Trattamento dei dati sensibili ai tempi del Covid
La situazione di emergenza sanitaria causata dalla rapida diffusione del Covid-19 ha indotto le Autorità a modificare i parametri e criteri solitamente utilizzati per la gestione e il trattamento dei dati sensibili delle persone – privacy.
In particolare ad occuparsi di ciò è stato il D.L. 9 marzo 2020 n. 14, che prevede all’art. 14 una specifica disposizione sulla protezione dei dati personali nel contesto emergenziale.
Tale disposizione prevede per il momento attuale e fino al termine dello stato di emergenza, per motivi di interesse pubblico, la possibilità per i soggetti operanti nel Servizio nazionale di protezione civile, nonché per gli uffici del Ministero della salute e dell’Istituto Superiore di Sanità, per le strutture pubbliche e private che operano nel settore socio sanitario e per i soggetti deputati a monitorare e a garantire l’esecuzione delle misure di contenimento ad oggi previste, di effettuare trattamenti, ivi inclusa la comunicazione e trasmissione dei dati personali, che risultino necessari all’espletamento delle funzioni attribuitegli.
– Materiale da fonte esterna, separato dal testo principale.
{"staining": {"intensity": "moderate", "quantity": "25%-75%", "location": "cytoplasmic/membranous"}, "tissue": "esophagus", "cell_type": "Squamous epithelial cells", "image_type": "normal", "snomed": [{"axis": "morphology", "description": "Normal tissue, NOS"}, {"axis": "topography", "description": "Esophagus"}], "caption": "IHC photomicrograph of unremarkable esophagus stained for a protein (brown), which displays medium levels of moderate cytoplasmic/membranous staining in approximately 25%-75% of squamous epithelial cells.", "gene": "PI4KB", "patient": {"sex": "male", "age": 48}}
Di tale diversa modalità di trattamento dei dati personali potrà essere data sommaria informazione all’interessato, anche in forma esclusivamente orale.
Ciò al fine di facilitare e rendere più agevole una procedura che si innesta in un complesso meccanismo di tutela delle persone (si pensi ad esempio ai degenti presso gli ospedali), senza dover gravare di ulteriori oneri la posizione dei sanitari occupati nella gestione della pandemia.
I sanitari possono ora trasmettere dati sensibili: ma con quali rischi?
Questo, tuttavia, se da un canto facilita le operazioni di raccolta e trasmissione dei dati sensibili da parte dei sanitari, rischia – in ottica di lungo periodo – di creare problemi a medici e personale sanitario, che difficilmente potranno offrire la prova di aver dato una corretta informativa ai pazienti.
Insomma, si teme un’ondata di cause e ricorsi per mancanza di informativa, e l’unico strumento dei sanitari può essere quello di far sottoscrivere comunque ai propri pazienti un modulo di aver acquisito le informazioni essenziali.
Purtroppo, tuttavia, a causa dell’emergenza e del poco coordinamento, i moduli che nasceranno saranno di tanti tipi: a volte si invocherà la loro incompletezza, altre volte la genericità.
E non sarà di consolazione che si preveda che i dati personali raccolti nell’ambito delle attività di sorveglianza, trattati al fine di evitare la diffusione del virus, debbano essere distrutti decorsi 60 giorni dalla raccolta, ove non si sia poi verificato alcun caso sospetto.
Gli operatori del settore sanità, dunque, sono chiamati ad un ulteriore sforzo: tutelarsi per il futuro, anche dal virus della privacy.